Ideally, the value of dust should probably be calculated based on some specific plan the AI has for how to use it (like "if I get a large cash pay-off this turn, I'm going to use it to buyout X and Y, therefore it will be worth Z to me"). But if that's too complex, I think it would probably be better to treat the value of dust as constant, and scale the value of resources based on the size of your empire (e.g. a luxury resource that adds +2% food will be worth twice as much if you double your food output).



If we're aiming to make the AIs good at the game (rather than making them role-play even when it hurts their chances of winning), there should also probably be a distinction between "I don't want to give you X because it will hurt me" and "I don't want to give you X because it will help you", and the latter part should be scaled based on how large of a threat your trading partner is.
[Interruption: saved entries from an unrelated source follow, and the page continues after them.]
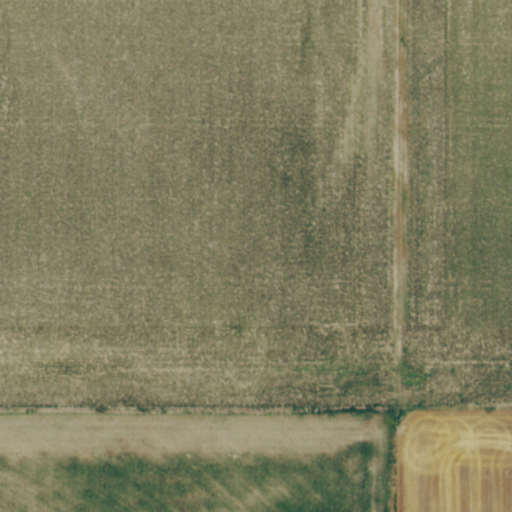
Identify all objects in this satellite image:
crop: (255, 255)
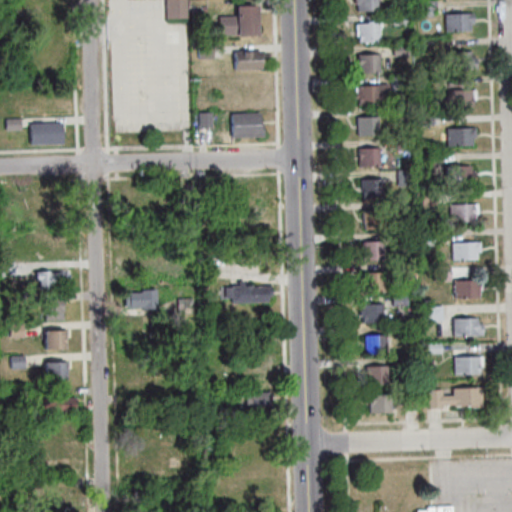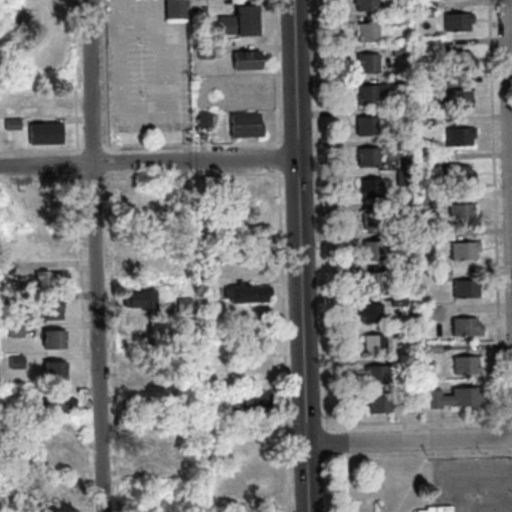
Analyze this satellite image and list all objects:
building: (365, 4)
building: (364, 5)
building: (425, 5)
building: (175, 8)
building: (173, 9)
building: (397, 19)
building: (240, 20)
building: (237, 21)
building: (456, 21)
building: (458, 21)
building: (367, 31)
building: (366, 32)
building: (398, 51)
building: (203, 52)
building: (245, 60)
building: (246, 60)
building: (458, 60)
building: (461, 60)
building: (366, 63)
building: (367, 63)
road: (294, 80)
building: (455, 80)
building: (397, 83)
building: (369, 93)
building: (370, 93)
building: (453, 99)
building: (455, 99)
road: (508, 104)
building: (400, 114)
building: (423, 119)
building: (203, 120)
building: (245, 124)
building: (11, 125)
building: (244, 125)
building: (366, 125)
building: (365, 126)
building: (45, 133)
building: (44, 134)
building: (458, 136)
building: (460, 136)
building: (401, 144)
road: (138, 148)
road: (76, 152)
building: (368, 156)
building: (367, 157)
building: (425, 160)
road: (148, 163)
road: (77, 164)
building: (461, 175)
building: (458, 177)
road: (139, 178)
building: (403, 178)
road: (77, 179)
building: (370, 188)
building: (371, 188)
building: (427, 198)
building: (402, 207)
building: (461, 212)
building: (464, 212)
road: (337, 215)
road: (494, 218)
building: (372, 219)
building: (373, 219)
road: (78, 224)
building: (429, 236)
building: (405, 239)
building: (370, 250)
building: (372, 250)
building: (463, 250)
building: (465, 250)
road: (94, 255)
road: (280, 255)
building: (7, 268)
building: (6, 269)
building: (203, 271)
building: (405, 271)
building: (439, 273)
building: (52, 278)
building: (50, 279)
building: (371, 281)
building: (373, 282)
building: (466, 287)
building: (464, 289)
building: (246, 293)
building: (247, 293)
building: (27, 296)
building: (139, 299)
building: (142, 300)
building: (397, 301)
building: (185, 304)
building: (53, 308)
building: (51, 309)
building: (371, 311)
building: (370, 312)
building: (433, 312)
building: (431, 313)
building: (467, 325)
road: (82, 327)
building: (464, 327)
building: (14, 331)
road: (301, 335)
building: (53, 338)
building: (52, 339)
building: (374, 342)
building: (373, 344)
building: (431, 348)
building: (152, 351)
building: (254, 356)
building: (260, 356)
building: (15, 362)
building: (467, 364)
building: (464, 365)
building: (54, 370)
building: (52, 371)
building: (375, 374)
building: (374, 375)
building: (452, 397)
building: (454, 397)
building: (259, 399)
building: (256, 400)
building: (53, 403)
building: (377, 403)
building: (380, 403)
building: (58, 404)
building: (230, 412)
street lamp: (323, 415)
road: (427, 420)
road: (408, 440)
building: (137, 441)
road: (344, 441)
road: (85, 452)
road: (417, 456)
road: (314, 460)
building: (57, 464)
road: (345, 482)
building: (262, 484)
building: (10, 486)
building: (55, 492)
building: (161, 492)
building: (53, 493)
building: (437, 508)
building: (434, 509)
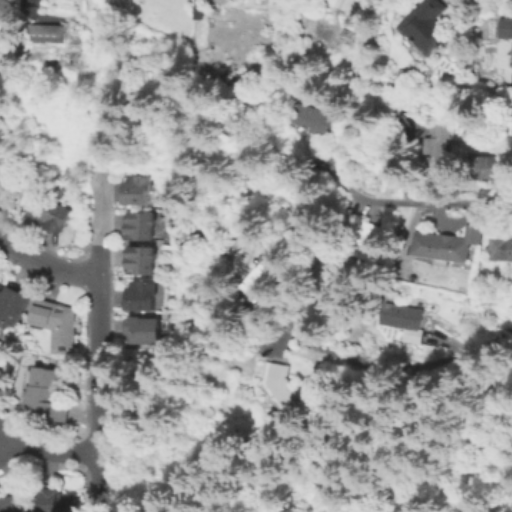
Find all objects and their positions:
building: (2, 4)
building: (5, 8)
building: (215, 12)
building: (423, 25)
building: (429, 25)
building: (507, 28)
building: (504, 30)
building: (44, 32)
building: (49, 33)
building: (312, 118)
building: (315, 118)
building: (510, 120)
building: (437, 147)
building: (435, 150)
building: (493, 166)
building: (492, 169)
building: (136, 189)
building: (9, 192)
building: (11, 192)
building: (139, 192)
road: (437, 200)
building: (46, 212)
building: (51, 214)
building: (139, 224)
road: (99, 225)
building: (142, 228)
building: (373, 231)
building: (368, 239)
building: (446, 244)
building: (451, 244)
building: (500, 248)
building: (502, 248)
building: (139, 259)
building: (142, 262)
road: (47, 263)
building: (270, 269)
building: (264, 270)
building: (139, 295)
building: (141, 297)
building: (11, 305)
building: (13, 305)
road: (99, 313)
building: (409, 317)
building: (405, 319)
building: (56, 323)
building: (57, 324)
building: (141, 329)
building: (144, 333)
building: (239, 361)
building: (0, 371)
building: (1, 374)
road: (402, 376)
building: (284, 387)
building: (41, 388)
building: (292, 392)
building: (45, 393)
road: (98, 432)
road: (48, 449)
road: (402, 453)
park: (357, 458)
building: (55, 500)
building: (16, 501)
building: (59, 501)
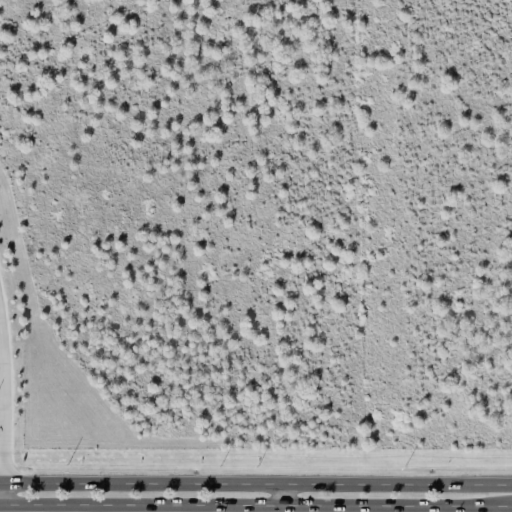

For example, your fifth copy of a strategic resource doesn't help you (except as a backup), so the AI shouldn't mind too much trading it to a player in last place and in the far corner of the map, but should still be reluctant to trade it to a neighbor in first place (especially if it will be that neighbor's first or fourth copy).



(Since the "hurt me" component is zero for technologies, that should lead to rampant technology-trading in games with a large number of players, but that's a problem with the rules for technology trading; under the current rules, trading techs aggressively is the rational strategy in a game with a large number of players.)